▶ **WHAT NEEDS TO BE DONE**: Each entry in the material below should be copied without any alteration.

▶ **GIVEN DATA**:
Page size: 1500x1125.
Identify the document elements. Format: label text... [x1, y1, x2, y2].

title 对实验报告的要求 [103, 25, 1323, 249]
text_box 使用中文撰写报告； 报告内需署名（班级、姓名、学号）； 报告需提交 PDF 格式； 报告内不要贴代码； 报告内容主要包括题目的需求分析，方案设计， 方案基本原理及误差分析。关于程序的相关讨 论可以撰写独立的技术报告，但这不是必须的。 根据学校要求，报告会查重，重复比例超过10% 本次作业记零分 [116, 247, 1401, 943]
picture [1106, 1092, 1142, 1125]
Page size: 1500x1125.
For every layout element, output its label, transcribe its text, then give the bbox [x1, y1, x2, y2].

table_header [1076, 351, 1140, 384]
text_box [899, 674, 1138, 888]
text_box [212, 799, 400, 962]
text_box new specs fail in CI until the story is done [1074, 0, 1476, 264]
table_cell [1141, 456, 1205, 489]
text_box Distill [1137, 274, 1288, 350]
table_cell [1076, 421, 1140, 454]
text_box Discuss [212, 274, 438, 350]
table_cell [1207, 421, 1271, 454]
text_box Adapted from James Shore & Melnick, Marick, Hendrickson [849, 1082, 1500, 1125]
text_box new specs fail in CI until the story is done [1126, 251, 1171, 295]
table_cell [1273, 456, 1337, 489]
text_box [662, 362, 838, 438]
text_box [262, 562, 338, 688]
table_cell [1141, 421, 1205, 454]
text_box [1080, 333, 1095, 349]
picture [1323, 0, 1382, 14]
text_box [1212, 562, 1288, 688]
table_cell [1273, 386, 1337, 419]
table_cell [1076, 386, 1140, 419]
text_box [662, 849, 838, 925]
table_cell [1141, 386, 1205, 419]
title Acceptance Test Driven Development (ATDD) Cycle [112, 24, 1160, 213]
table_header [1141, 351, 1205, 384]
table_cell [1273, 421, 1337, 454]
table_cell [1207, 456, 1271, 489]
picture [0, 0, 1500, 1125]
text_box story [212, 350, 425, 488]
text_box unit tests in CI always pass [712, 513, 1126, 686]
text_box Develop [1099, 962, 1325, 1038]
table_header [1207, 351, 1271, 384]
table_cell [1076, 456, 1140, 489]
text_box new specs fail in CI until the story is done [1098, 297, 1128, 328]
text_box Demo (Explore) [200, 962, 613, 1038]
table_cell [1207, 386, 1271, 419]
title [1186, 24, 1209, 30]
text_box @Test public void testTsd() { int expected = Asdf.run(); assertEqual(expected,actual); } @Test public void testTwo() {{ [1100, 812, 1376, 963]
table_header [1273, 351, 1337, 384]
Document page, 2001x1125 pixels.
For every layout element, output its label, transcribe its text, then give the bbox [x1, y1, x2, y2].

▶ **RESULT OF THE TASK**:
Page size: 1500x1125.
Identify the document elements. Format: label text... [x1, y1, x2, y2].

title 对实验报告的要求 [103, 25, 1323, 249]
text_box 使用中文撰写报告； 报告内需署名（班级、姓名、学号）； 报告需提交 PDF 格式； 报告内不要贴代码； 报告内容主要包括题目的需求分析，方案设计， 方案基本原理及误差分析。关于程序的相关讨 论可以撰写独立的技术报告，但这不是必须的。 根据学校要求，报告会查重，重复比例超过10% 本次作业记零分 [116, 247, 1401, 943]
picture [1106, 1092, 1142, 1125]
Page size: 1500x1125.
For every layout element, output its label, transcribe its text, then give the bbox [x1, y1, x2, y2].

table_header [1076, 351, 1140, 384]
text_box [899, 674, 1138, 888]
text_box [212, 799, 400, 962]
text_box new specs fail in CI until the story is done [1074, 0, 1476, 264]
table_cell [1141, 456, 1205, 489]
text_box Distill [1137, 274, 1288, 350]
table_cell [1076, 421, 1140, 454]
text_box Discuss [212, 274, 438, 350]
table_cell [1207, 421, 1271, 454]
text_box Adapted from James Shore & Melnick, Marick, Hendrickson [849, 1082, 1500, 1125]
text_box new specs fail in CI until the story is done [1126, 251, 1171, 295]
table_cell [1273, 456, 1337, 489]
text_box [662, 362, 838, 438]
text_box [262, 562, 338, 688]
table_cell [1141, 421, 1205, 454]
text_box [1080, 333, 1095, 349]
picture [1323, 0, 1382, 14]
text_box [1212, 562, 1288, 688]
table_cell [1273, 386, 1337, 419]
table_cell [1076, 386, 1140, 419]
text_box [662, 849, 838, 925]
table_cell [1141, 386, 1205, 419]
title Acceptance Test Driven Development (ATDD) Cycle [112, 24, 1160, 213]
table_header [1141, 351, 1205, 384]
table_cell [1273, 421, 1337, 454]
table_cell [1207, 456, 1271, 489]
picture [0, 0, 1500, 1125]
text_box story [212, 350, 425, 488]
text_box unit tests in CI always pass [712, 513, 1126, 686]
text_box Develop [1099, 962, 1325, 1038]
table_header [1207, 351, 1271, 384]
table_cell [1076, 456, 1140, 489]
text_box new specs fail in CI until the story is done [1098, 297, 1128, 328]
text_box Demo (Explore) [200, 962, 613, 1038]
table_cell [1207, 386, 1271, 419]
title [1186, 24, 1209, 30]
text_box @Test public void testTsd() { int expected = Asdf.run(); assertEqual(expected,actual); } @Test public void testTwo() {{ [1100, 812, 1376, 963]
table_header [1273, 351, 1337, 384]
Document page, 2001x1125 pixels.
For every layout element, output its label, transcribe its text, then give the bbox [x1, y1, x2, y2].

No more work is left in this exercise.